The San Diego Port Commission, a nonvoting member of SANDAG, operates Lindbergh Field. "SANDAG is charged with looking for a land-based airport," says Don Hillman, assistant port director, "but if they are unable to do that, then Floatport might become an option. The port commission is not charged with finding a new airport."
Joe Leary, president of Floatport Inc., says that the environmental impact of a floating airport is minor compared with a land-based airport.
"This project is one of the most environmentally benign projects there could be," he says. "First, you don't render uninhabitable about 20 square miles with concrete as you would with a land-based airport. People have a tendency to lump us with landfills, which are environmentally damaging. As for safety, no populations would exist under flight paths. When an air accident occurs, it's usually during landing and takeoff with damage to surrounding structures." Floatport proponents acknowledge that construc tion costs would be higher than a land-based airport. But when land-acquisition costs are considered too, Floatport is about equal in cost with an airport on land.
What gives Floatport some additional credence these days are offshore facilities being built in several countries.
Japan is building a 3,000-acre artificial island three miles offshore in Osaka Bay to service Kansai International Airport. In all, Japan has 20 offshore projects in various stages of planning and construction, including a nine-square-mile floating residential and commercial city known as Ocean Communications City, with a price tag of $200 billion.
Just above the Great Barrier Reef in Australia, the John Brewer Reef Floating Hotel has been built to withstand winds as high as 120 miles per hour. The structure measures 300 feet long by 90 feet wide. Anchored to the reef, the hotel is designed to rotate in strong winds, somewhat like a weather vane. There is also discussion by Honolulu officials and the University of Hawaii about the feasibility of an enormous floating structure three miles offshore that could include office buildings, condominiums, and other facilities. Officials say it could ease population pressures on Honolulu.
"Many scientists and engineers who have looked at Floatport," says Howard Blood, chairman of the National Ocean Research Exploration Center, a nonprofit marine research center in San Diego, "recognize its possibilities and engineering validity."
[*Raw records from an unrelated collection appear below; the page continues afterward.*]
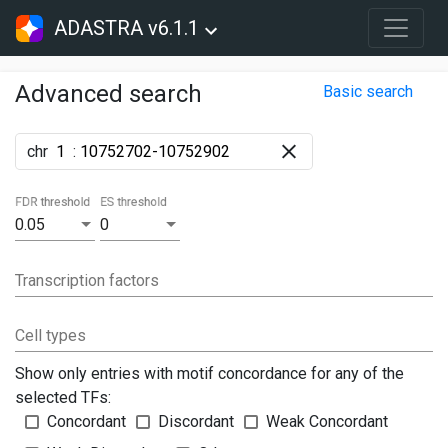
ADASTRA v6.1.1
Advanced search
Basic search
chr
:
FDR threshold
ES threshold
0.05
0
Transcription factors
Cell types
Show only entries with motif concordance for any of the
selected TFs:
Concordant
Discordant
Weak Concordant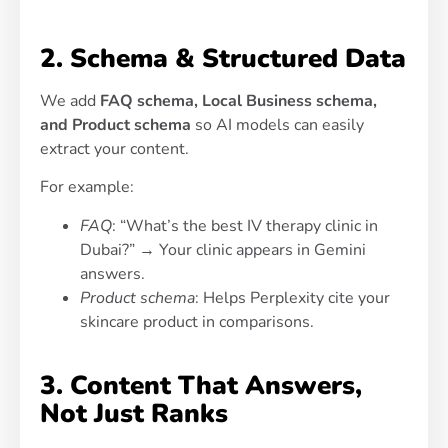
2. Schema & Structured Data
We add
FAQ schema, Local Business schema,
and Product schema
so AI models can easily
extract your content.
For example:
FAQ
: “What’s the best IV therapy clinic in
Dubai?” → Your clinic appears in Gemini
answers.
Product schema
: Helps Perplexity cite your
skincare product in comparisons.
3. Content That Answers,
Not Just Ranks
Walter Monk, an oceanographer at Scripps Oceanographic Institute, thinks Floatport is a "perfectly good, sensible idea" for San Diego or anywhere else. "Considering the cost of downtown real estate," he says, "and safety and noise factors, it is a very interesting idea. I think most people are so scared of trying anything that hasn't been done before. We wait until the Japanese do it. If we could get the United States Department of Defense to build one, then the city people would be more likely to have t he courage to consider it seriously."
For Floatport designer Innis, his 20-year wait has not broken his tenacity to see Floatport accomplished.
"I would say that we have an excellent chance of one of these being built somewhere in the world in the next eight to 10 years," he says. "San Diego is a natural for it because of all the universities and colleges here in the marine sciences. All we need are the politicians to take a serious look at this. If it is built here, people from all over the world will be pounding a path to this city to see what we have done and how it was done. But if it's built somewhere else, that's OK with me."